Really Japan itself has had very little affect on my Christianity. Rather it is the isolation from my family and friends and from a regular church that has affected me. The thing is, I have never been completely secure in my faith. I’ve struggled with belief for as long as I can remember. The only thing that has changed is that now that I’m older I don’t make so much of that struggle anymore. I used to lose sleep over the question of God and now… I’m more apathetic. This is a blessing and a curse simultaneously. It’s a blessing because I realized that God wasn’t going to reject me for doubt. It is a curse because I know part of this tendency is pure laziness and distraction. I’m often more interested in getting caught up on my favorite TV show than examining my beliefs.

However, I have to say that I think I’m going through a change – it may be a change I’ve gone through before, but sometimes it takes several times.  I have posited myself (to myself and others) as someone who was seeking “the truth.” This is why I sometimes doubted Christianity – because I didn’t want to accept in without scrutinizing it first. I told someone the other day that I wasn’t the type of person to accept Christianity simply because I was born into a Christian family. As I was driving home from this encounter. I thought about what I had said. And I realized – I’ve never looked into other religions or other beliefs for the sake of discovering whether they were true. And I have no desire to, unless it would be to satisfy that requirement on my quest for “truth.” This fact really bothered me at first. How can I say I am attempting to find the truth if I’ve never looked anywhere else. For a moment I pondered what my life would be like if I devoted myself to studying the religions/belief systems of the world searching for the right one. It would change my life. I would be a different person. It would also be exhausting, and, I’m afraid, very confusing

And then I realized, I don’t want anything else to be true. I want THIS.
I want the epic-ness of Israel’s history with Israel’s God. I want the humbleness of Jesus’ birth. I want his simple, earth-shattering, shocking 3 year ministry. I want the fact of his death. I want a ripped curtain between God and me. I want the beauty of Sunday morning, the reality of a religion absolutely characterized by a resurrection of overwhelming life.

“The thief comes in to steal and kill and destroy; I came that they may have life, and have it abundantly.”

I want THAT. And THAT is why I’ve never searched other religions. Because I want what I already have.

This is not to say that certain things about Christianity don’t drive me crazy, and I struggle to understand them. It doesn’t help that I’m generally disappointed in my fellow Christians. (Needless to say, they are probably disappointed in ME.) But the Jesus of Peter’s triple denial, of Thomas’ doubt, of Judas’ betrayal, would appear to be in the business of accepting people who had a habit of letting him down. Jesus has never been into pre-screening potential Christians no matter what WE may do with our fancy powerhouse churches.

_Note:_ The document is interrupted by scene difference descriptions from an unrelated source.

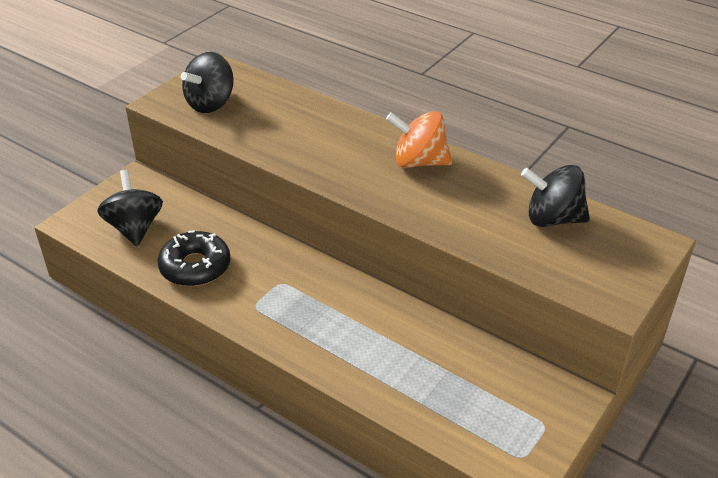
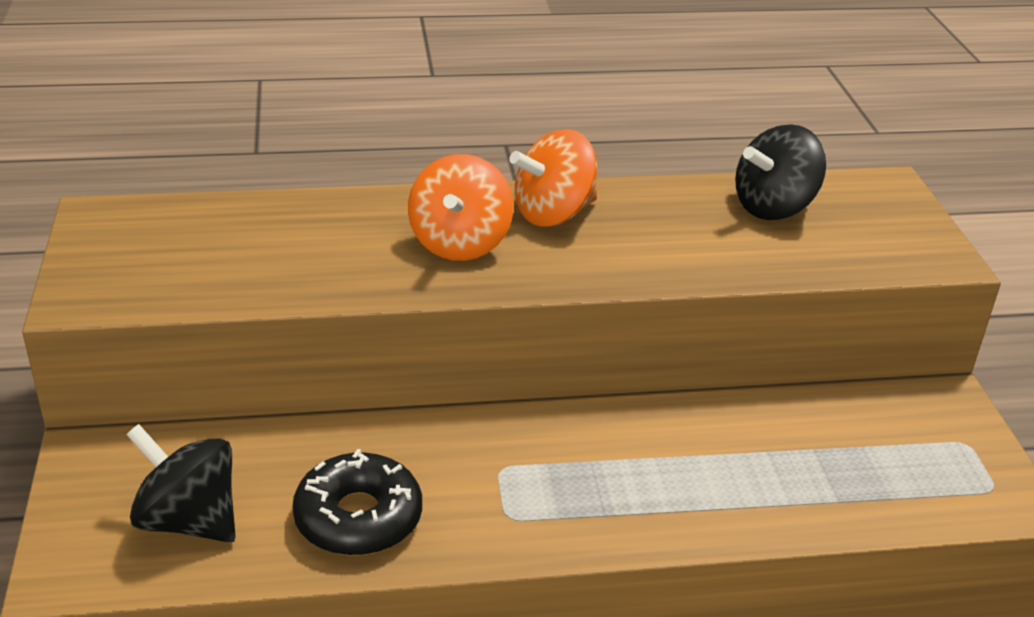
camera: 45 degrees left, 5 degrees down
(210, 104) = (168, 266): black spinning top -> none
(348, 154) = (460, 244): none -> orange spinning top

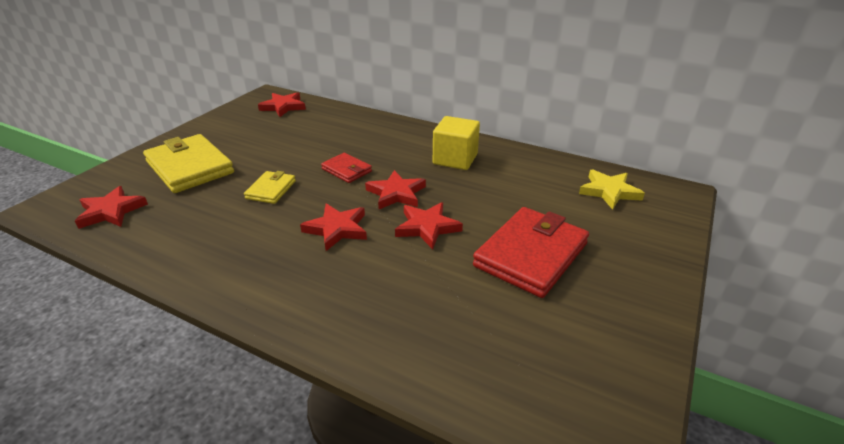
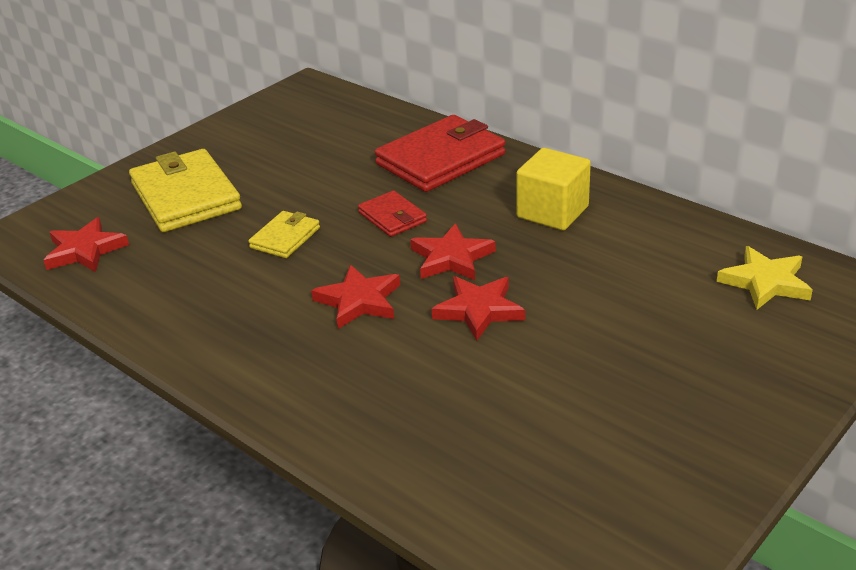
camera: 15 degrees right, 0 degrees up
(283, 107) = (326, 109): red star -> none
(530, 255) = (607, 362): red wallet -> red wallet (440, 159)

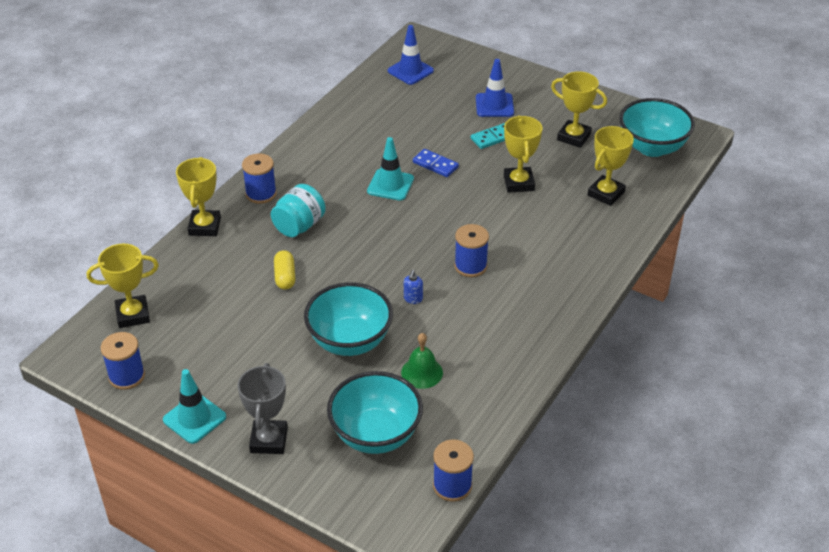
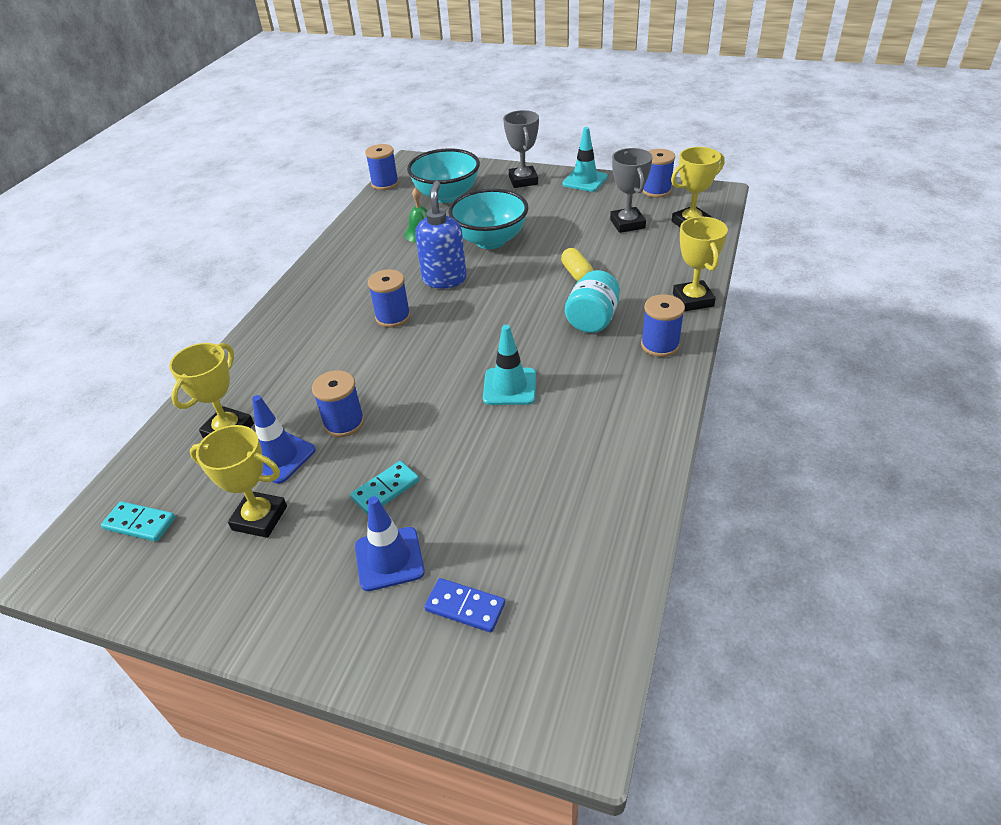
camera: 170 degrees right, 0 degrees up
(196, 330) = (627, 224): none -> grey trophy
(410, 71) = (558, 614): blue traffic cone -> blue traffic cone (279, 457)
(413, 299) = (444, 279): blue soap dispenser -> blue soap dispenser, size x2.35
(435, 165) = (460, 427): blue domino -> blue domino (465, 607)
(518, 183) = (344, 423): yellow trophy -> blue spool
(652, 147) = (139, 523): turquoise bowl -> turquoise domino

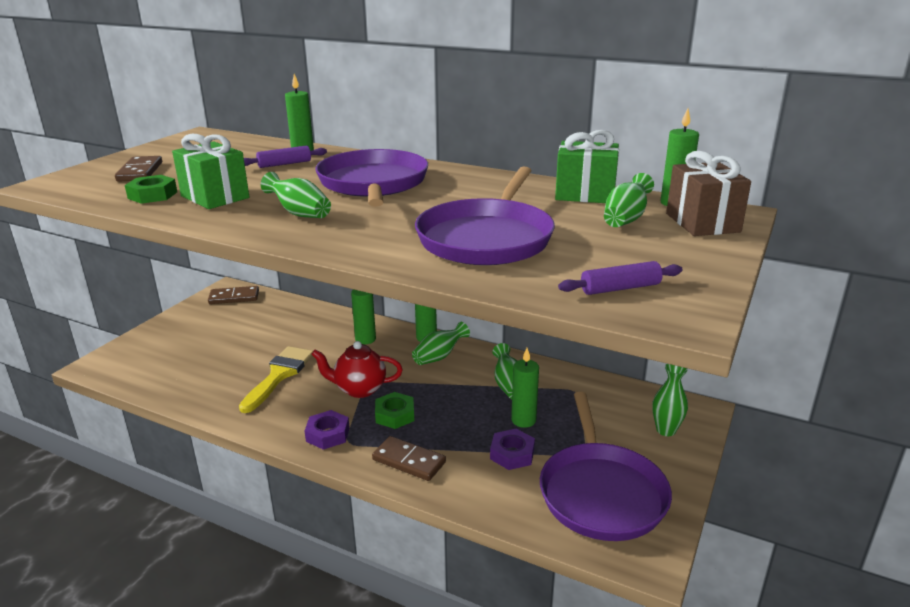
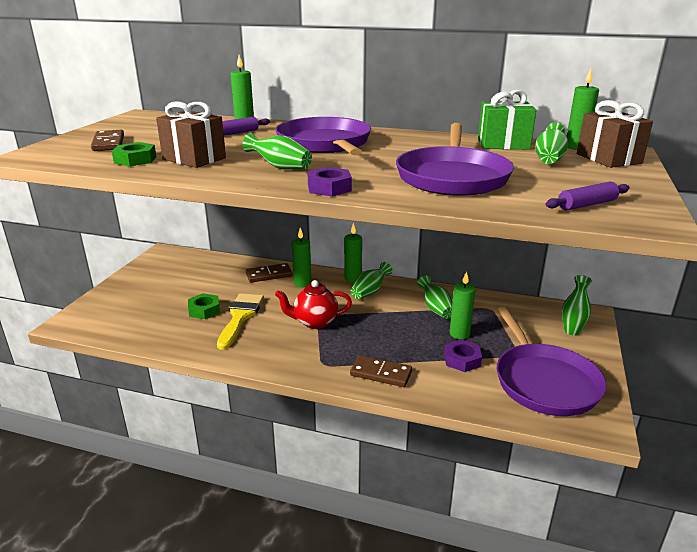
camera: 10 degrees left, 0 degrees up
(215, 197) = (194, 159): green gift -> brown gift
(234, 297) = (172, 258): brown domino -> brown domino (269, 275)
(328, 434) = (303, 360): purple nut -> purple nut (329, 188)
(395, 415) = (353, 339): green nut -> green nut (204, 310)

I worry that this is just a cyclical thing. I doubt a lot and then I get tired and so I go back to faith. I realize that I’ve often approached Christianity with a desire to “prove” it – if not to others than to myself. I’ve also realized that this is absolutely ludicrous as far as the Christian message actually goes. There is no empirically proving these things. In fact, if one looks at Jesus life, death, and what’s left, one would feel that he was AGAINST leaving any empirical proof of who he was. I go back to about this same time 2 years ago when I was writing a paper for Dr. Charette on the Greek “doubt” that appears twice in Matthew. Jesus is walked on the water and Peter asks him if he can come to him. Jesus says come, but then once Peter gets out of the boat, “seeing the wind, he became frightened and beginning to sink he cried out, ‘Lord, save me!” Jesus’ reply (after saving him) is “You of little faith, why did you doubt?”

I realized then that Jesus was disappointed because Peter took his eyes off of him and looked at his circumstances. The way of faith in Christianity is shockingly similar. If you look at the state of the world, at the state of other Christians, at the profundity of opinion and belief, there is no way to take all of that in and stay secure in one’s faith. This is not to say that I am advocating clueless Christianity, on the contrary, that is what I believe is wrong with a lot of Christians. However, I have to learn to focus enough on the one I believe in, to stay true to him, and then I can look out and see what the world needs and how I need to be in response to that.

I don’t have all the answers. I never will. Somehow I have to learn to accept this. But I do hope to be the type of Christian that will do justice to the term.